→ **Directive 1**:
Can you condense the paragraph beginning "The “Virgin Mary” also figures prominently" in the passage on the Foundation's complaints about religious sites on public land, either as a shorter paragraph or as a list, while keeping its main facts?
→ **Directive 2**:
Resume the passage on the Foundation's complaints about religious sites on public land, picking up after its last sentence.

→ **Selected excerpt**:
A Foundation complaint about the presence and upkeep of a Catholic shrine to the Virgin Mary in Indian Lake Park, Dane County, Wisconsin, stirred up death threats and brought intense media coverage in August. Following this coverage, two Dane County residents alerted the Foundation to a creationist slant at an exhibit for children in the Dane County zoo. A discreet Foundation complaint renewed a flurry of religionist harassment and media reports.

On behalf of a Michigan member, the Foundation has recently protested Chapel In the Pines, featuring a prominent window in the shape of a cross at Hartwick Pines State Park in Grayling, Michigan.

Most recently, the Foundation blasted Job Corps, funded through the Department of Labor, for building a chapel at the site of “Our Lady of the Rockies.”

The “Virgin Mary” also figures prominently in the Foundation’s Wisconsin complaint. After receiving an objection by a resident about the Catholic shrine at Indian Lake County Park, the Foundation protested “St. Mary of the Oaks” chapel, which includes a “historic marker” referring to “Mary, Mother of God,” a Catholic altar featuring a praying Virgin Mary dominating the tiny chapel, crosses, a notebook for recording religious thoughts, votives, and various religious paintings and icons, including a depiction of Jesus with a crown of thorns.

→ **Data section**:
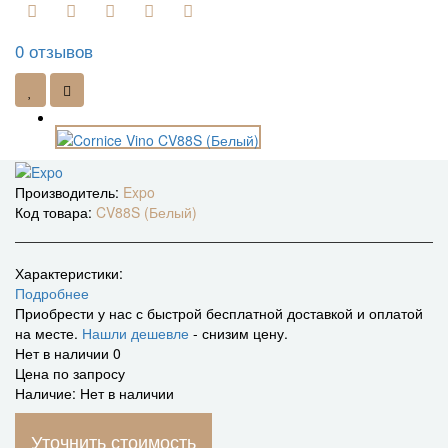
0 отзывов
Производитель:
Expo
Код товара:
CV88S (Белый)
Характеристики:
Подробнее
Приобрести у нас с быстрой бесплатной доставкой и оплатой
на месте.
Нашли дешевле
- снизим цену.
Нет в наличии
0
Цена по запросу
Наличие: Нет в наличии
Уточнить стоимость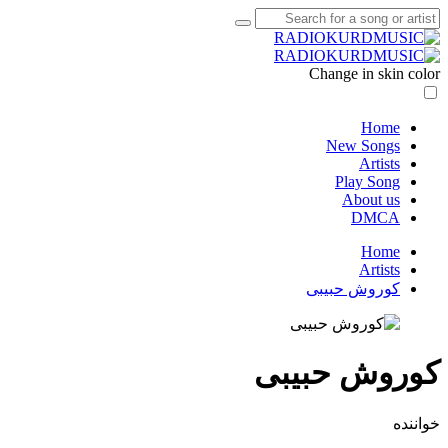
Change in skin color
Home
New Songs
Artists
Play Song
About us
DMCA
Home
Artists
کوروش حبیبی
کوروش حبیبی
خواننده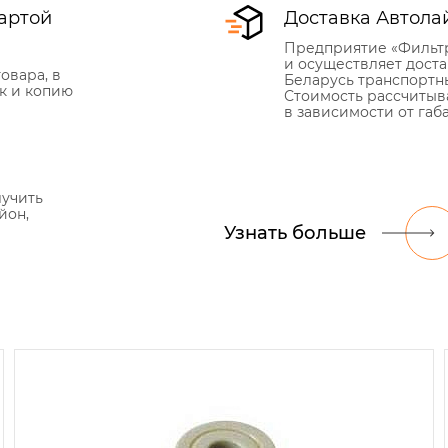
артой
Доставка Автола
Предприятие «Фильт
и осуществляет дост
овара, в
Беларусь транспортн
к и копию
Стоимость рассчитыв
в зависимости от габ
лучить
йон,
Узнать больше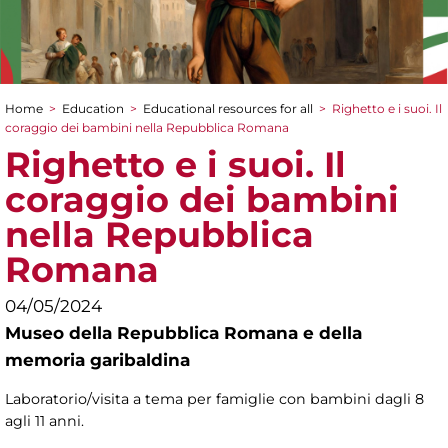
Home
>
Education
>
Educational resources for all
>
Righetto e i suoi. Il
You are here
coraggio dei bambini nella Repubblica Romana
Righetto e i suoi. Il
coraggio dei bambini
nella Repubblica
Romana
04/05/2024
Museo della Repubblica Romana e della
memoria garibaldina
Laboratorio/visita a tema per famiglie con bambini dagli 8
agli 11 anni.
...
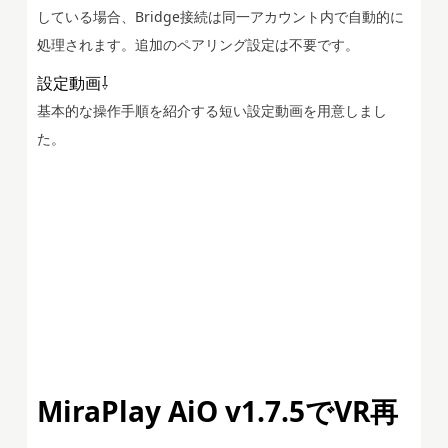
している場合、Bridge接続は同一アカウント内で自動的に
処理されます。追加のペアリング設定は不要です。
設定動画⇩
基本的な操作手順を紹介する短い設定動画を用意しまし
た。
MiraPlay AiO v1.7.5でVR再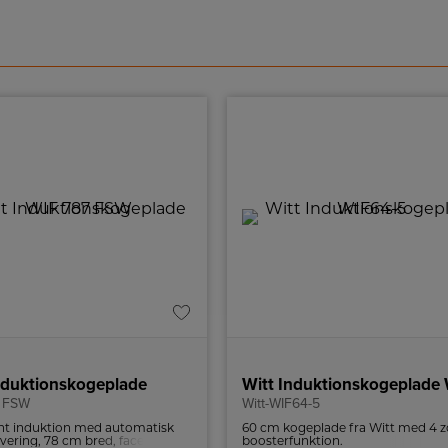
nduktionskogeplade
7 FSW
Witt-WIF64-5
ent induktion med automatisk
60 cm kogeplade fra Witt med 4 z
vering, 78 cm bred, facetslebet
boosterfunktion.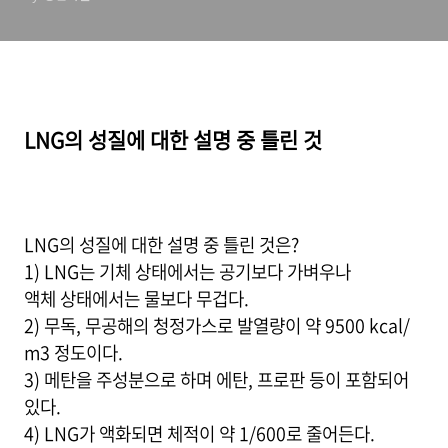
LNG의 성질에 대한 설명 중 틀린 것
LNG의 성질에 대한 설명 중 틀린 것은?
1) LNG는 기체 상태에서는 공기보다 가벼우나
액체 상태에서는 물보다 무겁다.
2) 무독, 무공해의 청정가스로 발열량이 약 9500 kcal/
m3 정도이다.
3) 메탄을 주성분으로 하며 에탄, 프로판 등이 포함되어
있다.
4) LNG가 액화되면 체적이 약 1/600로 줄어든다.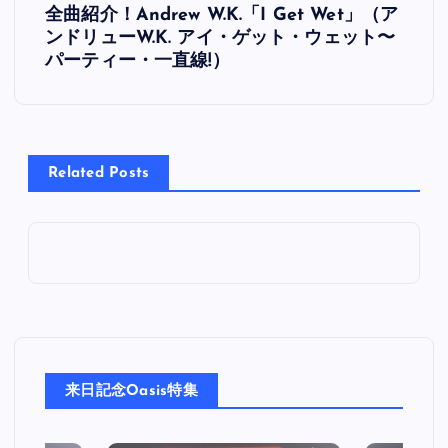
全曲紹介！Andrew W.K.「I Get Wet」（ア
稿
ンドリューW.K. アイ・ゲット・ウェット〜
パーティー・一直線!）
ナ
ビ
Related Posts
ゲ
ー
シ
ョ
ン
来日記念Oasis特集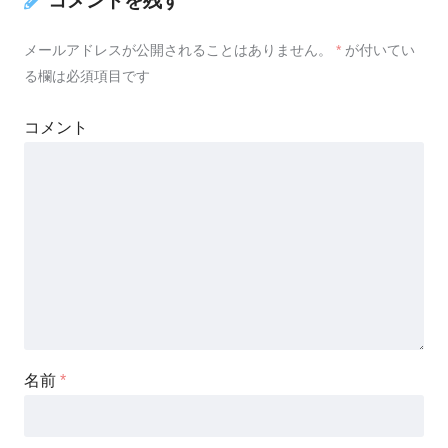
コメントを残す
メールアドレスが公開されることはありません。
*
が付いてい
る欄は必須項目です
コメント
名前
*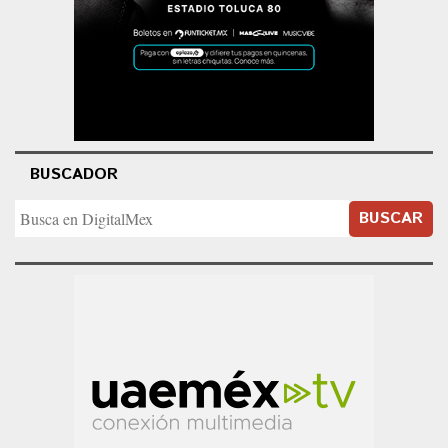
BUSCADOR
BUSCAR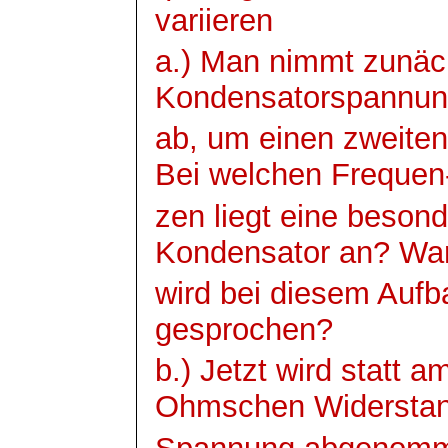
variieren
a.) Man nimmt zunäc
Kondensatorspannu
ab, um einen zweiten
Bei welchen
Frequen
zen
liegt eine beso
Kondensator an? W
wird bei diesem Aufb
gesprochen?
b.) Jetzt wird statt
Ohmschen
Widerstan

→ **Expected answer 1**:
- The "Virgin Mary" is central to the Foundation's Wisconsin complaint.
- A resident objected to the Catholic shrine at Indian Lake County Park, and the Foundation then protested the "St. Mary of the Oaks" chapel.
- The chapel holds:
  - a "historic marker" referring to "Mary, Mother of God"
  - a Catholic altar with a praying Virgin Mary that dominates the tiny chapel
  - crosses
  - a notebook for recording religious thoughts
  - votives
  - religious paintings and icons, including Jesus with a crown of thorns

→ **Expected answer 2**:
Following a front-page story about the Foundation’s complaint in The Wisconsin State Journal, staff received phone threats, including: “You should be shot,” “Watch your back,” and a vow to “get” staff. Police are investigating the incidents.

The Foundation wrote Ken LePine, director of the Dane County Parks Commission, that it has “evidence that the county was well aware of the religious nature of this structure when acquiring it” in 1976. A 1974 appraisal of the John Marx property containing the chapel valued the chapel at $3,000, including $500 just for the altar, and a $1,000 increase for “historic and religious significance.” A site analysis refers to the chapel as a “special park treasure,” itemizing the many symbols and describing their significance. The chapel is promoted on the County Park Commission’s map.

A second historic marker at the park entrance describes the park’s geological significance as both a glaciated and unglaciated area, with Indian Lake created when the last glacier retreated about 20,000 years ago.

“It is simply incongruous to see a marker touting the miraculous powers of the Virgin Mary given equal space with the scientific marker,” said Gaylor.

The county’s site analysis noted:

“Legend has it that when the entire family contracted diphtheria in the winter of 1856, John [Endres] climbed the hill above the family home and prayed, vowing that if his family was spared, he would build a chapel on the spot where he stood.”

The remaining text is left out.